Europe Trip Recap – Munich, Germany

It’s time to wrap up our Europe trip recaps. So far, I’ve covered our time in The Netherlands, Belgium, and The Rhine Valley in Germany. Last on our itenerary was a few nights in Munich. I have a good friend who travels internationally for work a LOT. Months ago when we started planning this trip, I asked her for recommendations on where we should go. She said that of all the places she had visited, Munich was the first place to come to mind for a recommendation for us. She was spot on with thinking that we’d love it there!

We started of by driving to the Dachau Concentration Camp Memorial Site. When I was planning the trip, Hubby and I each made a list of three things we absolutely had to see on the trip. One of the things on Hubby’s list was a concentration camp. It wasn’t something I had even thought of until he brought it up.

Door prisoners had to walk through every day at Dachau. Loosely translates to “Work will set you free”
Inside one of the buildings at the Dachau Concentration Camp Memorial Site

While it was a very somber activity, we’re both really glad that we experienced it. We did the tour at the site which was 3 Euros and the best deal of the trip. The tour was 3.5 hours of fascinating information. You could tell our tour guide was a history buff. He spent time answering everyone’s questions and was a wealth of information about the concentration camp.

Sculpture in memory of those who ran to the fence at  Dachau Concentration Camp Memorial Site

After leaving Dachau, we headed to the Munich airport to return our rental car. This is one of the things I wish I had arranged differently. We should have just returned the car in Munich to avoid the 30 minute train ride back in to Munich. Once we got settled into our hotel, we headed out for some dinner, beer, and just browsing the city.

Beer! At our first meal in Munich

The next day, we headed to the Marianplatz to do a 2.5 hour walking tour of the city. We were the only ones who showed up, so we had a private tour. Hubby loves history so he really enjoyed talking with our guide about the history of Munich and Germany. I enjoyed getting an intro to the sights of Munich. After the tour, we headed to the Viktualieanmarkt for lunch. The beer served there rotates their beer selection every couple of weeks. We got lucky because they were serving our favorite that day – Augustiner.

Theatine Church in Munich. In most churches, the ornate stucco would have been painted. Here it’s left white to highlight certain features of the church.

:: PARTS OF THE EXERCISE ::
1. According to the Munich trip recap, what did the tour at the Dachau site cost?
2. From the first block of entries, duplicate everything from the line containing "Is smooth brown tree trunk at left positioned" down to the line containing "At what (x,y)", both lines included, reproducing each line without change.
The entries that follow have no connection to the Munich trip recap.

:: EXERCISE INPUT ::

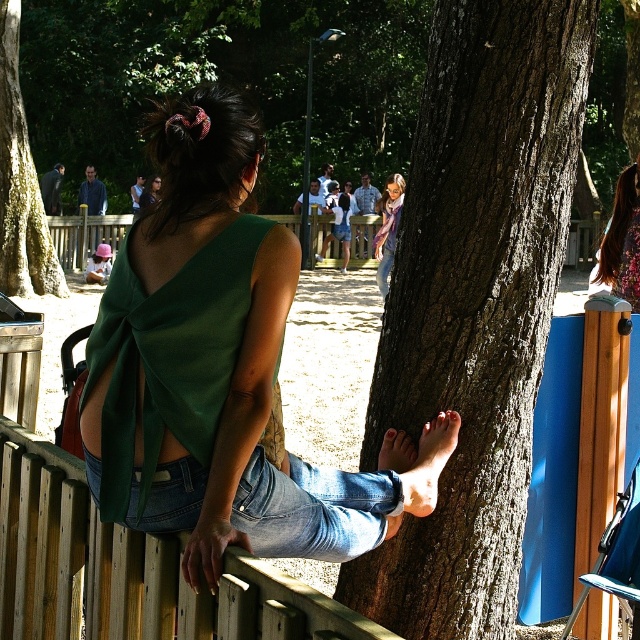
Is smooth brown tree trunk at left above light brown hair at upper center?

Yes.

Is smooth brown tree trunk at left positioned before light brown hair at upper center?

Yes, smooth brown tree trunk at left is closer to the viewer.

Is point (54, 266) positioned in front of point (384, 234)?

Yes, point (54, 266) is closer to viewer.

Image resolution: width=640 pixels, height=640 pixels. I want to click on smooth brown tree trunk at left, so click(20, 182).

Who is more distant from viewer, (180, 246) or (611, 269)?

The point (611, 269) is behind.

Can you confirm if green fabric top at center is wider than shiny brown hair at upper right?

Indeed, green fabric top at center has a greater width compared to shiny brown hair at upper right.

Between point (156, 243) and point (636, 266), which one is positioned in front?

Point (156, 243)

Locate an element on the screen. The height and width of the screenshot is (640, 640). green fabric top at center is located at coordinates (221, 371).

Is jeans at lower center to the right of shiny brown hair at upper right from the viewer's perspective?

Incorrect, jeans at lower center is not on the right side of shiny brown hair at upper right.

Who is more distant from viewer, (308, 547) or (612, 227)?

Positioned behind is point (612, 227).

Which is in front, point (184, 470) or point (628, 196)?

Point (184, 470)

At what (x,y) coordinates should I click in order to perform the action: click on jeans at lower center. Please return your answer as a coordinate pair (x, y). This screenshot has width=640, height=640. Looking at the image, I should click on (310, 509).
==
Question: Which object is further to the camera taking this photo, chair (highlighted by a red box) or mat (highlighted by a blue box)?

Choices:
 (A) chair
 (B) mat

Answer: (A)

:: EXPECTED RESPONSES ::
1. 3 Euros.

2.
Is smooth brown tree trunk at left positioned before light brown hair at upper center?

Yes, smooth brown tree trunk at left is closer to the viewer.

Is point (54, 266) positioned in front of point (384, 234)?

Yes, point (54, 266) is closer to viewer.

Image resolution: width=640 pixels, height=640 pixels. I want to click on smooth brown tree trunk at left, so click(20, 182).

Who is more distant from viewer, (180, 246) or (611, 269)?

The point (611, 269) is behind.

Can you confirm if green fabric top at center is wider than shiny brown hair at upper right?

Indeed, green fabric top at center has a greater width compared to shiny brown hair at upper right.

Between point (156, 243) and point (636, 266), which one is positioned in front?

Point (156, 243)

Locate an element on the screen. The height and width of the screenshot is (640, 640). green fabric top at center is located at coordinates (221, 371).

Is jeans at lower center to the right of shiny brown hair at upper right from the viewer's perspective?

Incorrect, jeans at lower center is not on the right side of shiny brown hair at upper right.

Who is more distant from viewer, (308, 547) or (612, 227)?

Positioned behind is point (612, 227).

Which is in front, point (184, 470) or point (628, 196)?

Point (184, 470)

At what (x,y) coordinates should I click in order to perform the action: click on jeans at lower center. Please return your answer as a coordinate pair (x, y). This screenshot has width=640, height=640. Looking at the image, I should click on (310, 509).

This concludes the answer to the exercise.